IAEA experts, including Grossi himself, say such levels of enrichment cannot be justified or explained in the absence of a weapons program. Still, there’s very little Grossi could do to make rulers of Iran think twice, since world powers, including the US, are reluctant to antagonize the regime, refusing even to confront it in the IAEA’s quarterly Board of Governors meetings – the latest of which will commence on 3 June.
"Everyone knows this is a game Iran plays ahead of the Board of Governors meetings, where it routinely over-promises in order to avoid a censure and then underdelivers," analyst Eric Brewer of the Nuclear Threat Initiative told Reuters. "Grossi is well aware of that strategy, too. The key question is whether he can get anything concrete from Iran."
He felt he did that last time he visited Iran – in March 2023. The now-devalued Joint Statement he delivered alongside Iranian officials was supposed to be the first step towards expanded surveillance of Iran’s nuclear facilities. As it turned out, it was the only step, according to Grossi’s last report to IAEA member states.
Grossi’s latest trip to Iran is unlikely to yield much more than the previous one. Some believe that it’s not only futile, but counterproductive.
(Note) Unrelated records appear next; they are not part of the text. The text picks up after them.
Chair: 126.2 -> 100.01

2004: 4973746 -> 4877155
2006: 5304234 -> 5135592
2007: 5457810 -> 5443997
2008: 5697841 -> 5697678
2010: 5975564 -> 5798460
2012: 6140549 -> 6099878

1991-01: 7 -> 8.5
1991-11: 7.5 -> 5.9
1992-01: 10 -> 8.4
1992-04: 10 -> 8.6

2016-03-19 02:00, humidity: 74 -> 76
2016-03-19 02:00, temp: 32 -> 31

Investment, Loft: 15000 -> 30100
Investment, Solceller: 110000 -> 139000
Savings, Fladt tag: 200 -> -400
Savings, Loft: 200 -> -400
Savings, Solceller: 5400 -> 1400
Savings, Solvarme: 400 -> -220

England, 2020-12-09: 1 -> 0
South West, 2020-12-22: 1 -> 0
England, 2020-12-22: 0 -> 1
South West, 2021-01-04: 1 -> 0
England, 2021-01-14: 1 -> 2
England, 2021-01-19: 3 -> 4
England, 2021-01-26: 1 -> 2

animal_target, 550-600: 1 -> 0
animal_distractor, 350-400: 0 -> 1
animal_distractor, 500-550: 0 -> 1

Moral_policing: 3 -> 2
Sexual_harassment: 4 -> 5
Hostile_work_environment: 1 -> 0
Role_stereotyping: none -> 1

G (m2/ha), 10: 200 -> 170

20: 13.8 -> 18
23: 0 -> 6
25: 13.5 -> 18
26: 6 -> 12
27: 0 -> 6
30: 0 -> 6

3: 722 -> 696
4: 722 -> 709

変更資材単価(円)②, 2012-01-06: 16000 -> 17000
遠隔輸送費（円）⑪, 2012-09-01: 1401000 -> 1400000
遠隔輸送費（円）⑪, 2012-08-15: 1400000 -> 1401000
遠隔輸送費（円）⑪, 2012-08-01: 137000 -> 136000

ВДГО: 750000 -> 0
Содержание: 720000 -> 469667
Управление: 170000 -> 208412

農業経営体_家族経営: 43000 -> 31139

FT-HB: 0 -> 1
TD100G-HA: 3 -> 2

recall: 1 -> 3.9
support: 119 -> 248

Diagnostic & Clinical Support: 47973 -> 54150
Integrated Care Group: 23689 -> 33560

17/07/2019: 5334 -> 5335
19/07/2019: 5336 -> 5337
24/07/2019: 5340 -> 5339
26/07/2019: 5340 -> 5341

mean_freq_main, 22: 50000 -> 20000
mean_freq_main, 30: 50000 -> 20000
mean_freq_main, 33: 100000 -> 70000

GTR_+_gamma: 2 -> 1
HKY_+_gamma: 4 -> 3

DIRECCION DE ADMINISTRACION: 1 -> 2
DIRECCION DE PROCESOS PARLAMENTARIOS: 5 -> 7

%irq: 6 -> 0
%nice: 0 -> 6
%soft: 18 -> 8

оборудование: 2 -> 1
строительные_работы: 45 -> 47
“Iran has violated its nonproliferation obligations, refused to answer the IAEA’s questions, and is on the threshold of nuclear weapons,” wrote Anthony Ruggiero, Adjunct Senior Fellow at the Foundation for Defense of Democracies on FDD’s website. “The IAEA should not be celebrating Iran’s nuclear program at a conference in Iran.”
Many hold the view that the 2015 deal was the world’s best hope to stop Iran’s slow march towards nuclear weapons capability. Former president Donald Trump abandoned that deal, giving Tehran what it perhaps wanted most: an excuse to roll back cooperation with the IAEA and accelerate its uranium enrichment.
Others argue that the 2015 JCPOA agreement was a poor attempt at stopping Iran's nuclear ambitions. The deal had clear sunset clauses that would expire and Tehran just needed to be patient and wait.
President Joe Biden spent the first half of his term trying to revive the 2015 nuclear deal – and failed. He then turned to chasing an informal agreement, looking the other way as China purchased tens of billions of Iran’s sanctioned oil, and releasing billions in frozen funds, all to encourage the regime in Tehran to limit enrichment, even temporarily.
Iran did indeed slow its production of highly-enriched uranium last summer, only to resume it in Autumn, according to an IAEA report last December.
Last month, following an Israeli air strike against an Iranian air defense system near a major nuclear site in central Iran, a senior IRGC commander warned that the regime could “change” its nuclear doctrine. The statement was read by many as a thinly veiled threat that the Islamic Republic could break ties with IAEA and ‘go for’ nuclear weapons.
No course of action is guaranteed to stop that, according to most diplomats and nuclear experts. That’s the reason, perhaps, that Grossi found himself accepting yet another invitation from Tehran, shaking hands and smiling with officials whose sincerity he may trust even less than the efficacy of his trip.